Published online by Cambridge University Press: 27 October 2009
INTRODUCTION
This study has documented and traced the evolution of central bank policies and institutions since World War II. Evolution describes well the process by which monetary policy has changed over time and the forces that reshaped the institutional relationship between central banks and government on the one hand, and the public on the other. In essence the current state of affairs recognizes the role of inflation as the fulcrum of monetary policy more explicitly than has heretofore been possible or even desirable. The reason has to do with a search for a coherent policy framework in which monetary policy could operate. Through experimentation policy makers have concluded that, to date, the most coherent policy framework is to focus on some inflation objective.

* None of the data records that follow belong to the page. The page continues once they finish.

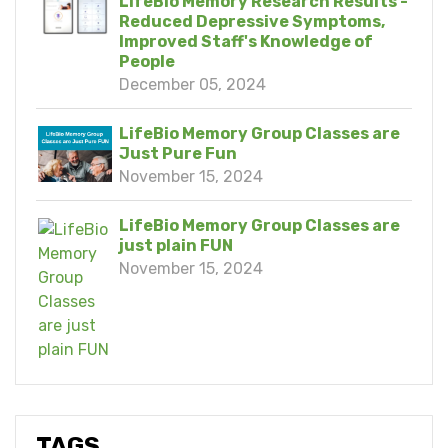
LifeBio Memory Research Results -
Reduced Depressive Symptoms,
Improved Staff's Knowledge of
People
December 05, 2024
LifeBio Memory Group Classes are
Just Pure Fun
November 15, 2024
LifeBio Memory Group Classes are
just plain FUN
November 15, 2024
TAGS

Indeed, as this is written, it is becoming increasingly commonplace for central banks to adopt some kind of inflation objective. Whether as a guideline, or via more formal mechanisms, inflation targeting certainly strikes some as taking on a kind of flavor-of-the-month role among the existing menu of monetary policy frameworks. While it is difficult to find instances of central banks that did not have some kind of inflation control objective in mind throughout their history, the performance of inflation since the end of World War II lends credence to the view that good intentions alone in the realm of inflation are not enough. Either the hands of central bankers need somehow to be tied or the institutional relationship between the state and the central bank was flawed because, more often than not, central banks have not been able to deliver low and stable inflation rates for long stretches of time.